In order to bring together the diverse number of research developments relating to the functional GI disorders into a conceptual framework that can be applied in clinical practice to the treatment of patients, Douglas Drossman, University of North Carolina, Chapel Hill discussed the Integrated Approach to Functional GI Disorders.
Evolving concepts have moved our view of these disorders from solely disorders of motility to an integrated understanding that involves several components, including enhanced motility, over-responsiveness (visceral hypersensitivity) within the gut, inflammation, and alterations in brain-gut regulation.
Within this framework, psychosocial factors may interact with other mechanisms such as physiologic abnormalities in the bowel, central nervous system disturbances, and genetic factors, which then affect the experience of a functional GI illness and the treatment outcome.
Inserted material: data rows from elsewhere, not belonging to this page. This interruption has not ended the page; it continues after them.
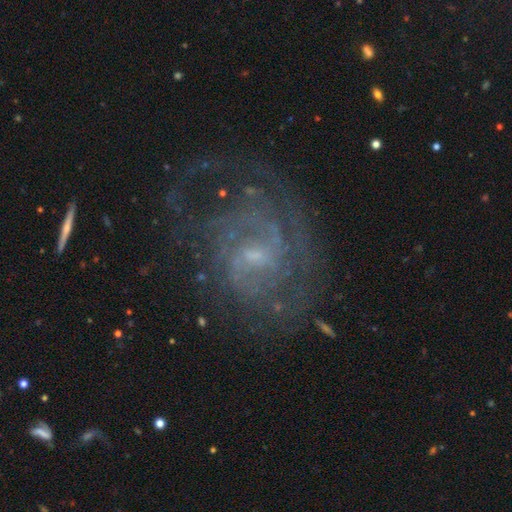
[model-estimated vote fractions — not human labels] Smooth or featured? featured or disk (85%)
Edge-on disk? no (97%)
Bar? weak (54%)
Spiral arms? yes (93%)
Spiral winding? medium (43%)
Spiral arm count? 2 (41%)
Bulge size? small (67%)
Merging? none (62%)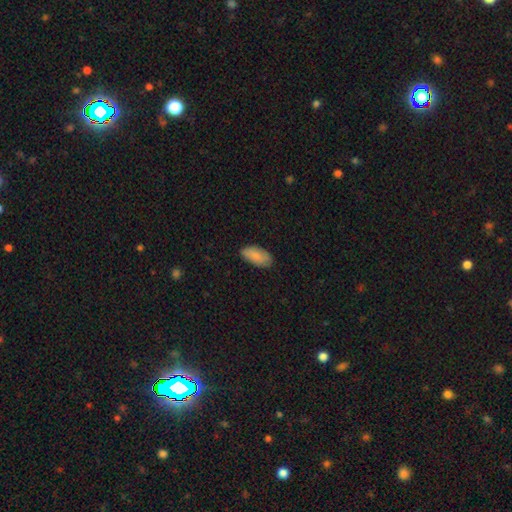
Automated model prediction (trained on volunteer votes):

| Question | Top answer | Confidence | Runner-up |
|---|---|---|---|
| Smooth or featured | smooth | 85% | featured or disk (9%) |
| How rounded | in between | 93% | cigar-shaped (5%) |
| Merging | none | 82% | minor disturbance (14%) |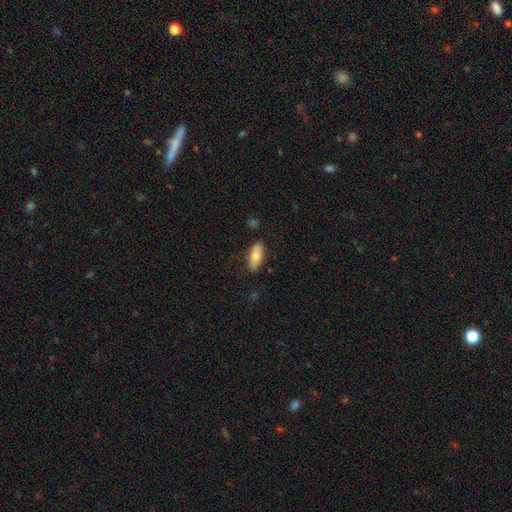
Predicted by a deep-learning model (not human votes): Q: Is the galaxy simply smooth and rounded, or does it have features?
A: smooth — 72%.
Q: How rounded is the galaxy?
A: in between — 79%.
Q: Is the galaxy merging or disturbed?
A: none — 83%.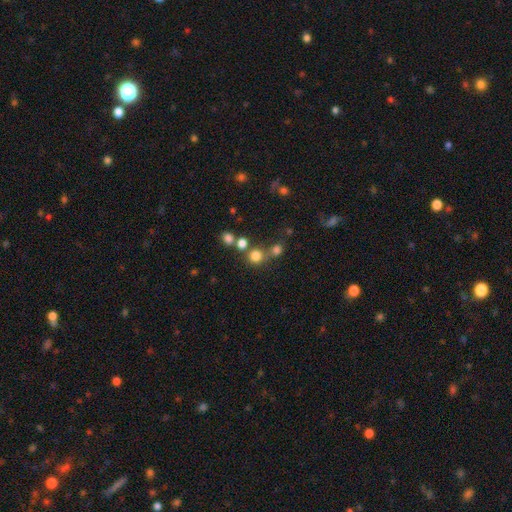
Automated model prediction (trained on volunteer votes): A smooth galaxy with no disk features (75%) that is round (89%). Merging: none (58%).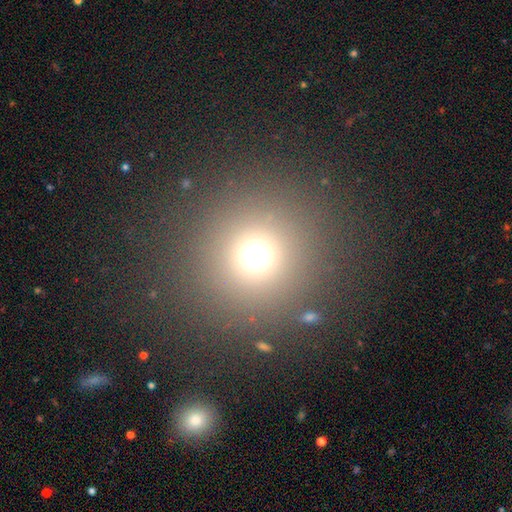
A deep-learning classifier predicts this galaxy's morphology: Overall: smooth (67%). How rounded: round (93%). Merging: none (86%).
The emphasis is to understand that the changes or alterations in function (pathophysiology) of these disorders are multiple and overlapping.
In time there will be the clearer separation of physiologically meaningful subgroups (e.g., post-inflammatory, motility, central nervous system modulation) that will be receptive to more specific treatments. The clinical expression of these disorders must be understood from a biopsychosocial framework rather than looking for one cause and specific treatment.
Functional Gastrointestinal Disorders
Moderator: W. Grant Thompson MD; Panel: Enrico Corazziari MD, W. Grant Thompson MD, Ray Clouse MD, George Longstreth MD, Arnold Wald MD, Gregor Lindberg MD, Nicholas Talley MD.
This session was devoted to the history, application, and controversies related to the Rome Criteria, a symptom based method of diagnosing functional GI disorders. The introduction and use of these criteria in clinical trials has shifted the classification of these disorders from physiological abnormalities of motility to symptoms. Certainly this approach has its opponents and is not without limitations.
After a brief eulogy to Aldo Torsoli MD the founder of the Rome process, Enrico Corazziari, Università Degli Studi “La Sapienza,” Roma, Italy and W. Grant Thompson, University of Ottawa, Canada and the first Chair of the Rome IBS committee gave a presentation on the History and Concepts of Symptom-based Criteria.
The Rome Criteria, developed by consensus of an international group of specialists in the field of functional GI disorders, first offered a method to make a “positive” diagnosis of these disorders based on symptom expression, replacing the older “negative” diagnostic view that regarded the functional disorders as “diagnoses of exclusion”; that is, diagnosed only after testing excluded many organic disorders that could possibly cause the symptoms. (This older view even led some to question the validity of the disorders.)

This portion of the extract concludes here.